> **Source records**:
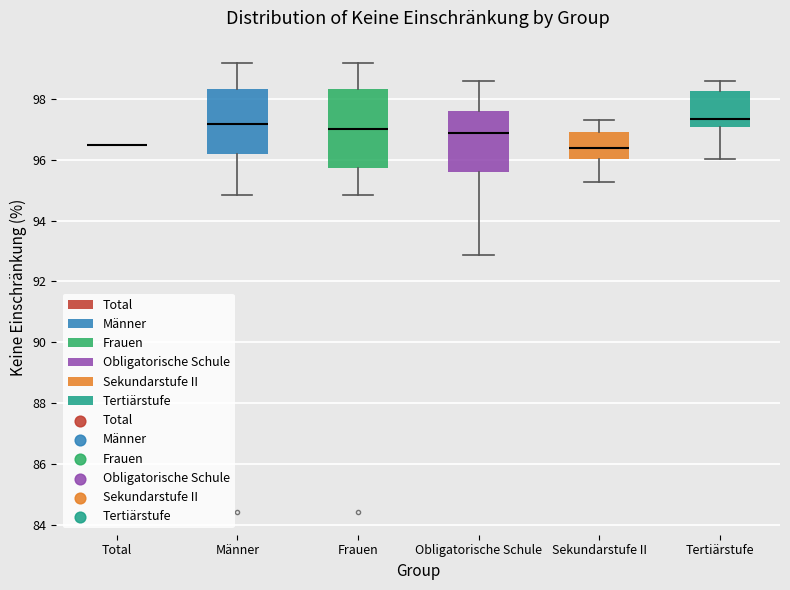

Reading left to right, read every box against the y-axis: the position of its median line, the range the box covers, and the ends of its whiskers. The values are not printed on the chart, so give them approximately, as read against the axis.

Total: box collapsed to a line at 96.4, whiskers 96.4 to 96.4
Männer: median 97.2, box 96.2 to 98.4, whiskers 94.8 to 99.2
Frauen: median 97.0, box 95.8 to 98.4, whiskers 94.8 to 99.2
Obligatorische Schule: median 96.8, box 95.6 to 97.6, whiskers 92.8 to 98.6
Sekundarstufe II: median 96.4, box 96.0 to 97.0, whiskers 95.2 to 97.2
Tertiärstufe: median 97.4, box 97.0 to 98.2, whiskers 96.0 to 98.6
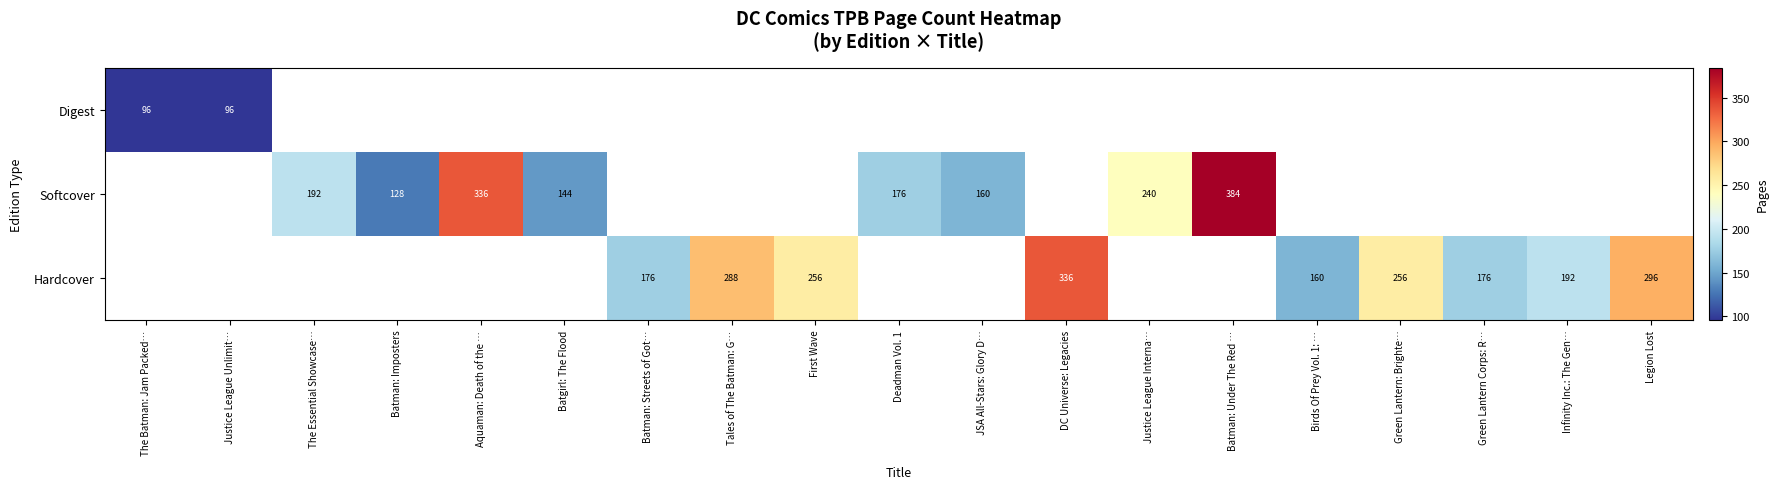

Is the value of Hardcover at DC Universe: Legacies greater than the value of Softcover at Deadman Vol. 1?

Yes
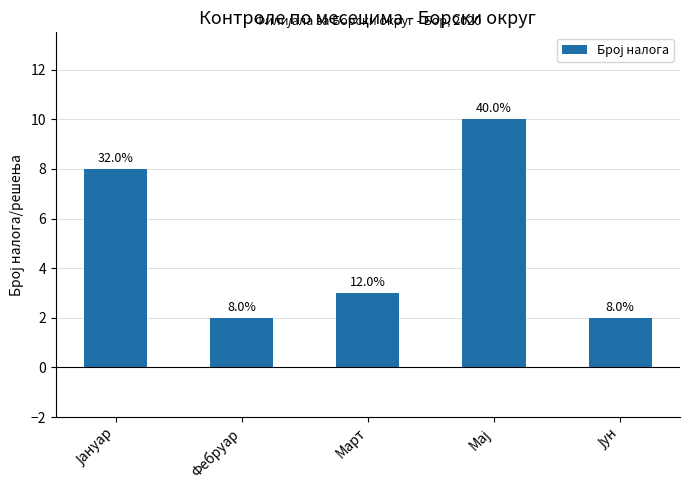

List the labels in order of value, largest first.

Мај, Јануар, Март, Фебруар, Јун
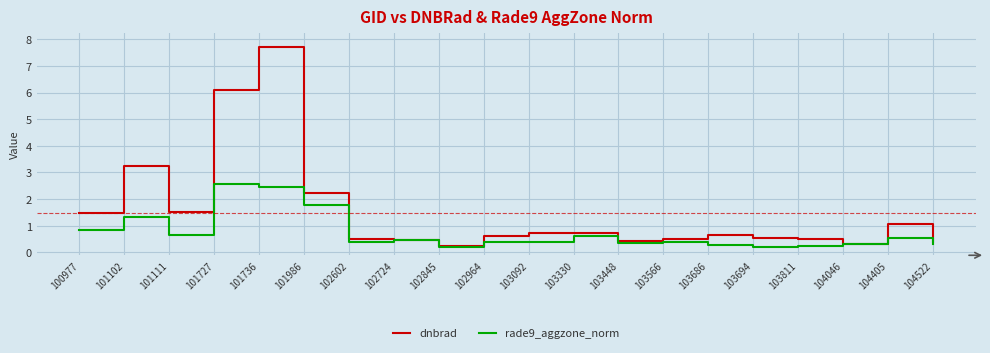

Where do dnbrad and rade9_aggzone_norm first cross each other?

102602 and 102724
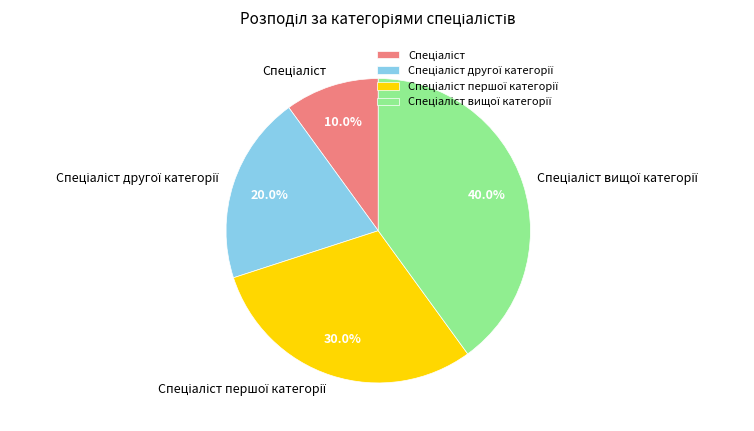

Is there a majority slice in this chart?

No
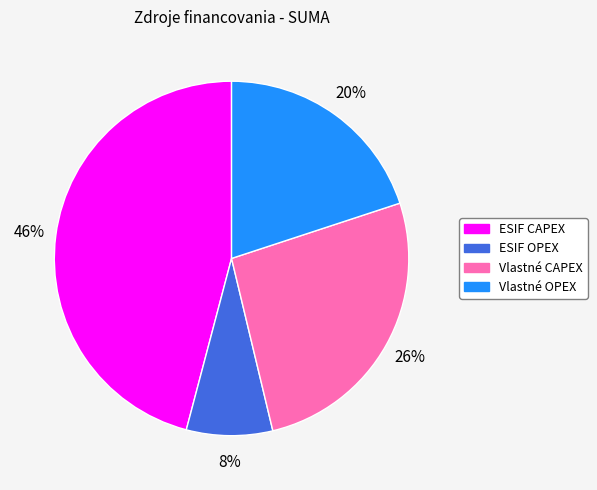

Which has a higher value, Vlastné CAPEX or ESIF CAPEX?

ESIF CAPEX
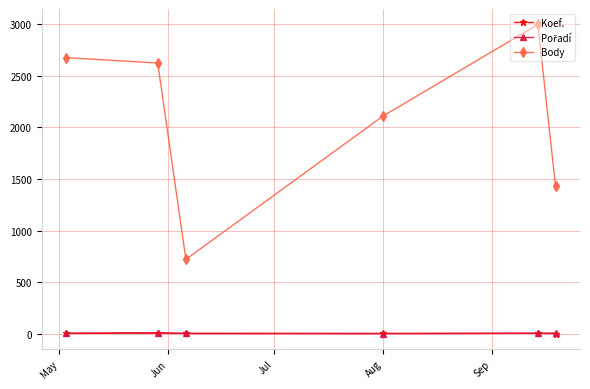

Which series has the largest total across all categories?

Body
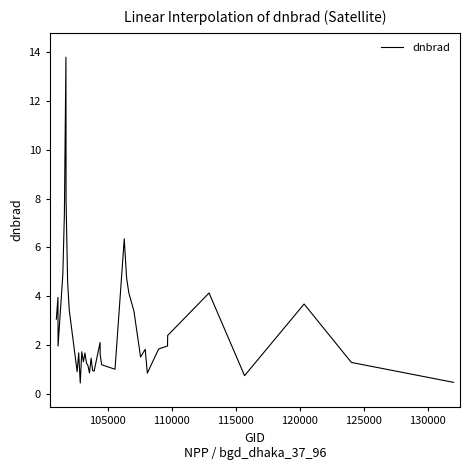

What is the greatest value displayed?

13.8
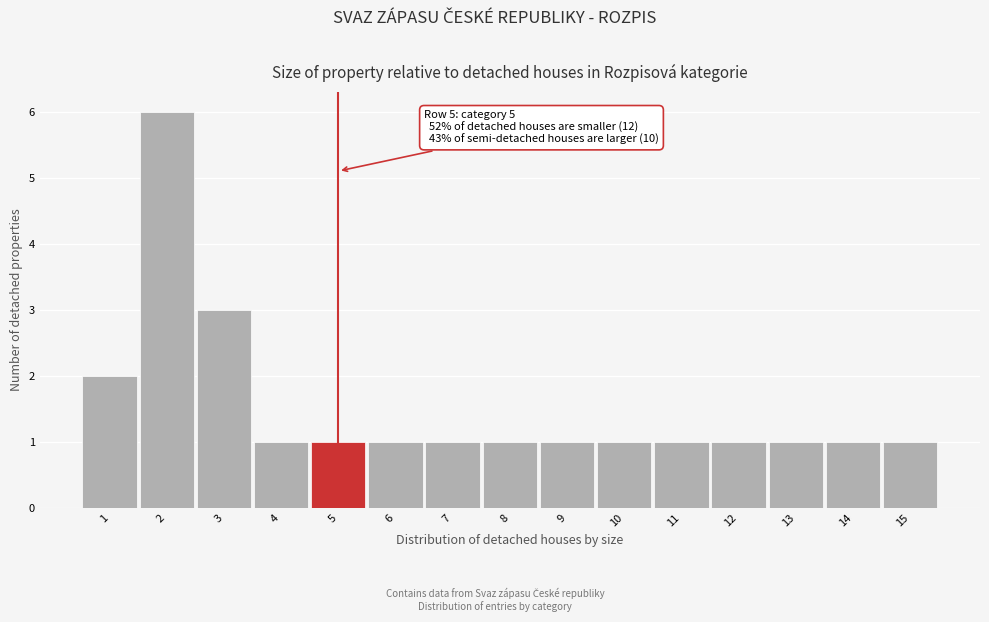

Reading left to right, what are all the values shown in this chart?

2	6	3	1	1	1	1	1	1	1	1	1	1	1	1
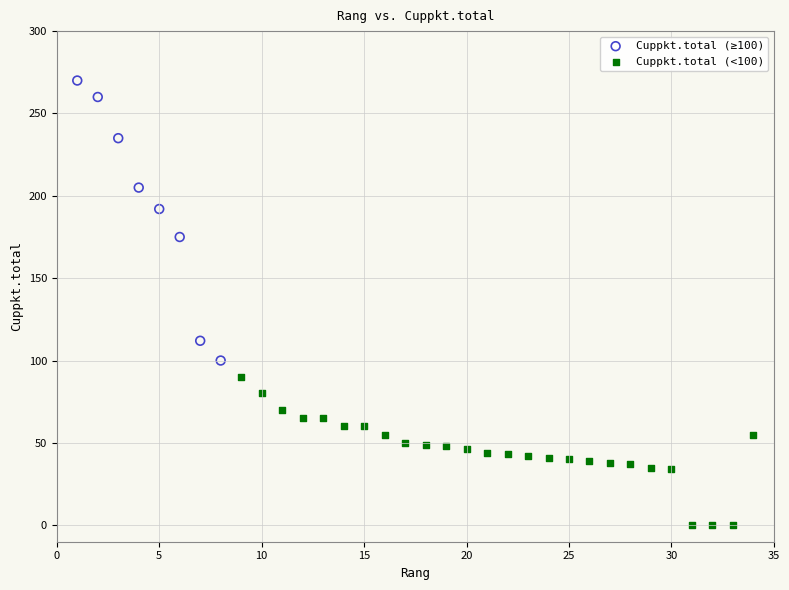

Which series has the widest spread of Y values?

Cuppkt.total (≥100)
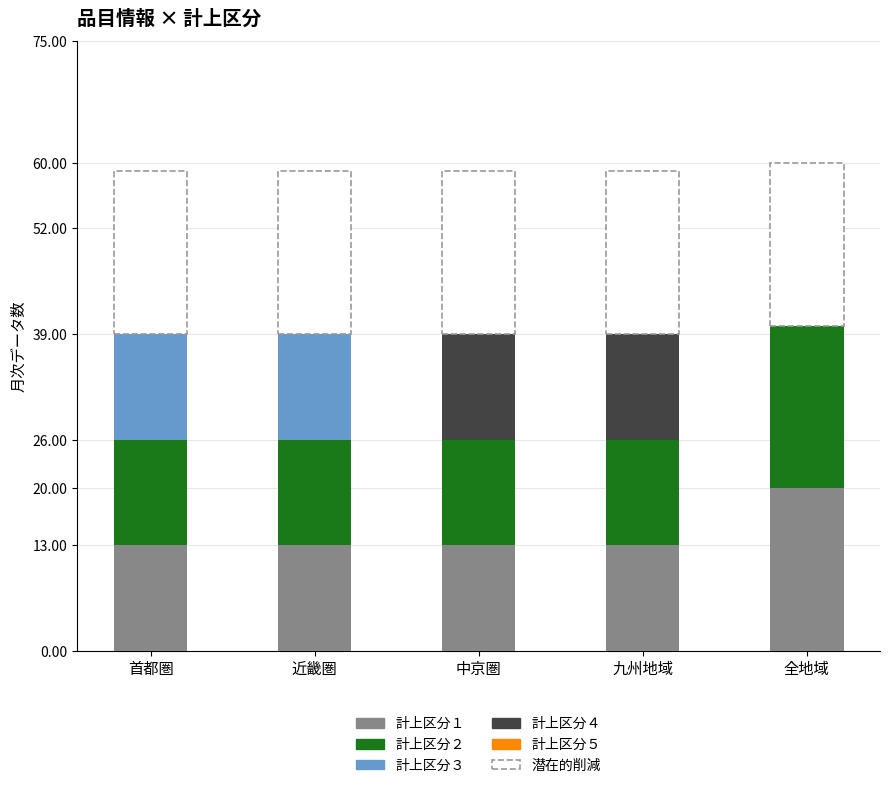

Reading right to left, transcribe the values for 計上区分１.

全地域=20	九州地域=13	中京圏=13	近畿圏=13	首都圏=13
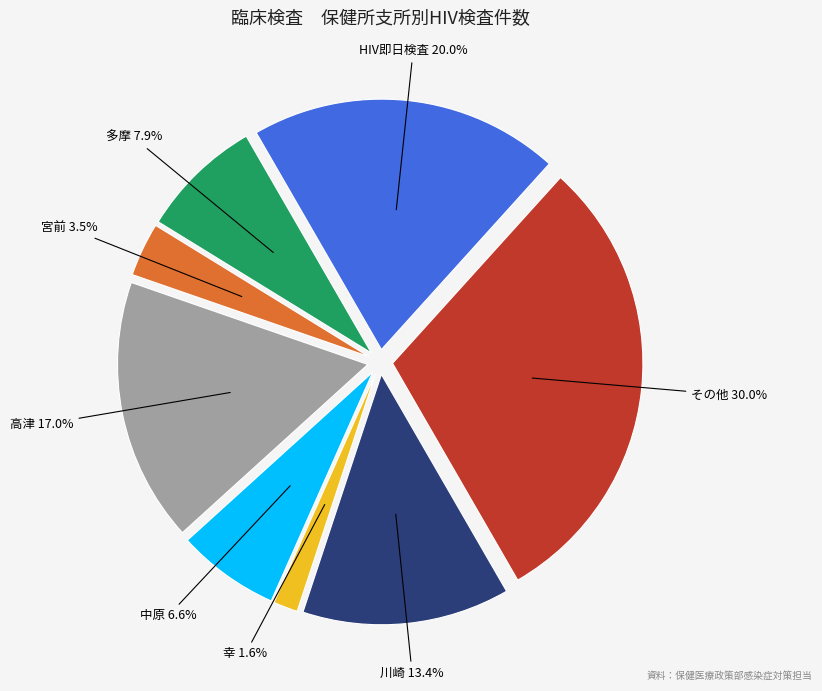

Is there a majority slice in this chart?

No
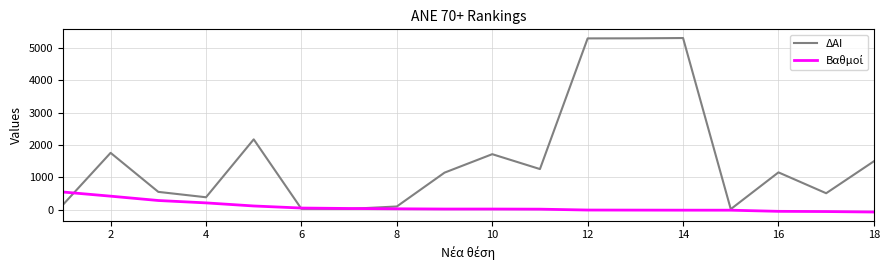

Which series has the largest total across all categories?

ΔΑΙ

> **Job item**: Could you copy all of the rows above word for word, leaving the pictures out?

> **Response**:
Reading left to right, read every box against the y-axis: the position of its median line, the range the box covers, and the ends of its whiskers. The values are not printed on the chart, so give them approximately, as read against the axis.

Total: box collapsed to a line at 96.4, whiskers 96.4 to 96.4
Männer: median 97.2, box 96.2 to 98.4, whiskers 94.8 to 99.2
Frauen: median 97.0, box 95.8 to 98.4, whiskers 94.8 to 99.2
Obligatorische Schule: median 96.8, box 95.6 to 97.6, whiskers 92.8 to 98.6
Sekundarstufe II: median 96.4, box 96.0 to 97.0, whiskers 95.2 to 97.2
Tertiärstufe: median 97.4, box 97.0 to 98.2, whiskers 96.0 to 98.6

Is the value of Hardcover at DC Universe: Legacies greater than the value of Softcover at Deadman Vol. 1?

Yes

List the labels in order of value, largest first.

Мај, Јануар, Март, Фебруар, Јун

Where do dnbrad and rade9_aggzone_norm first cross each other?

102602 and 102724

Is there a majority slice in this chart?

No

Which has a higher value, Vlastné CAPEX or ESIF CAPEX?

ESIF CAPEX

Which series has the largest total across all categories?

Body

What is the greatest value displayed?

13.8

Reading left to right, what are all the values shown in this chart?

2	6	3	1	1	1	1	1	1	1	1	1	1	1	1

Which series has the widest spread of Y values?

Cuppkt.total (≥100)

Reading right to left, transcribe the values for 計上区分１.

全地域=20	九州地域=13	中京圏=13	近畿圏=13	首都圏=13

Is there a majority slice in this chart?

No

Which series has the largest total across all categories?

ΔΑΙ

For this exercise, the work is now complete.